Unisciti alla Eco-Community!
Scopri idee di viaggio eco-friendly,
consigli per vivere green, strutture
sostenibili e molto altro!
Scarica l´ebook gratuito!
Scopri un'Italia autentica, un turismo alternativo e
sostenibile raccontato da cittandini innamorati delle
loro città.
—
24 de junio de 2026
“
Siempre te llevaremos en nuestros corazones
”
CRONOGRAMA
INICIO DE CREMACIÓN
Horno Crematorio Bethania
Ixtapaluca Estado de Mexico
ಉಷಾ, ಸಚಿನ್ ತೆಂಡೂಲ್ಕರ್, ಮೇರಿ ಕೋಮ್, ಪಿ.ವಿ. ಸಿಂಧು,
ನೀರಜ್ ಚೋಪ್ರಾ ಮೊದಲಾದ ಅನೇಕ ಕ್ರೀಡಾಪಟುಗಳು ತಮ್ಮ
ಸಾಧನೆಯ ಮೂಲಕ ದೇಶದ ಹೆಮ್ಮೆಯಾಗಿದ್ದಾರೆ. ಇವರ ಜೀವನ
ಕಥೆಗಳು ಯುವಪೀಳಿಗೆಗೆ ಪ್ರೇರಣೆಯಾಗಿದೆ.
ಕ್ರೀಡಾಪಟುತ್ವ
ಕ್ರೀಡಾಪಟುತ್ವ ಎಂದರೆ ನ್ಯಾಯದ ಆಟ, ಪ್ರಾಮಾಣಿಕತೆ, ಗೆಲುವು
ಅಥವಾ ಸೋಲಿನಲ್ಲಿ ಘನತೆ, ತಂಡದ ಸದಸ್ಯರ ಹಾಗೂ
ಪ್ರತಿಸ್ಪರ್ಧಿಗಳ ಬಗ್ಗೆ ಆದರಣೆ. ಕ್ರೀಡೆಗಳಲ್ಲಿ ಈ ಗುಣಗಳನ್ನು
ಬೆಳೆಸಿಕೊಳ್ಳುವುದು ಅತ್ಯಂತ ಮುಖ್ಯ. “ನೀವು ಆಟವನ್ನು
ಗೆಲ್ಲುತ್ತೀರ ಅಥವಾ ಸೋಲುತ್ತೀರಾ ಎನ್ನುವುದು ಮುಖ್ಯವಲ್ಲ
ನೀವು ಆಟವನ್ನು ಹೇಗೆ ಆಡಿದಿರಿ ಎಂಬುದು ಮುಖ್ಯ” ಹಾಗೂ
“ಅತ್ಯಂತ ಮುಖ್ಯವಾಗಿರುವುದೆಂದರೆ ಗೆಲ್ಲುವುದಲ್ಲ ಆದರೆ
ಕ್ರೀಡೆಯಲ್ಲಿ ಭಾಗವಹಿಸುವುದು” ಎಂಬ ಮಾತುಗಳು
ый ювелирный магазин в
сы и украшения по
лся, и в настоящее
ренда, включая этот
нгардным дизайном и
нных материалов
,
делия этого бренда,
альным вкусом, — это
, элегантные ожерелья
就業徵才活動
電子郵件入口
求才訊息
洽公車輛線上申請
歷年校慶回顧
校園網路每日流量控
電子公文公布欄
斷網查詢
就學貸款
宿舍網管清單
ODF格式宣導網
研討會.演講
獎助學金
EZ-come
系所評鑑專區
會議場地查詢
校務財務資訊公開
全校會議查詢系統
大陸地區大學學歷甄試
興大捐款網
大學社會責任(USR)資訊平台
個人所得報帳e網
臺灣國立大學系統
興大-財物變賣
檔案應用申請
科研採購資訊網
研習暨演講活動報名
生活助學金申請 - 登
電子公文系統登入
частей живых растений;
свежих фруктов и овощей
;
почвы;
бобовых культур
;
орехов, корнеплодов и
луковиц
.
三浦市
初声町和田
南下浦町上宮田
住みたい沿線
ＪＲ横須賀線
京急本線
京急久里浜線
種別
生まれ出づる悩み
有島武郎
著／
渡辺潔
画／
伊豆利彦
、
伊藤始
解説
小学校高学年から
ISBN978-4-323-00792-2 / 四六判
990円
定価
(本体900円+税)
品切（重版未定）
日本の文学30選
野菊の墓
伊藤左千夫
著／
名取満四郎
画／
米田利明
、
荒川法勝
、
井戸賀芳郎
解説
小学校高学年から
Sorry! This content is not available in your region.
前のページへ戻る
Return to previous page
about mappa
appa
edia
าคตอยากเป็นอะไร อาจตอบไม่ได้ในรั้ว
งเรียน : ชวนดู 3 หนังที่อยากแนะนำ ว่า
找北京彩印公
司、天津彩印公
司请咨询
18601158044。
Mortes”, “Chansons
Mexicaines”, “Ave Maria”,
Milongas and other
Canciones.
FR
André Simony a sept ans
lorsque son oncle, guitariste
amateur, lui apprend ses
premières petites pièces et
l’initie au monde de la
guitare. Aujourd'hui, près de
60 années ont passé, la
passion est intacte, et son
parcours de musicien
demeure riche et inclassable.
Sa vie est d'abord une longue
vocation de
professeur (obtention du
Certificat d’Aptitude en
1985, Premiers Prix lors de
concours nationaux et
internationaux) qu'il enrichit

EXERCISE GOAL ▸ How many lines of the data hold the string "ಆಟವನ"? Reply with the number alone.

COMPLETED EXERCISE ▸ 2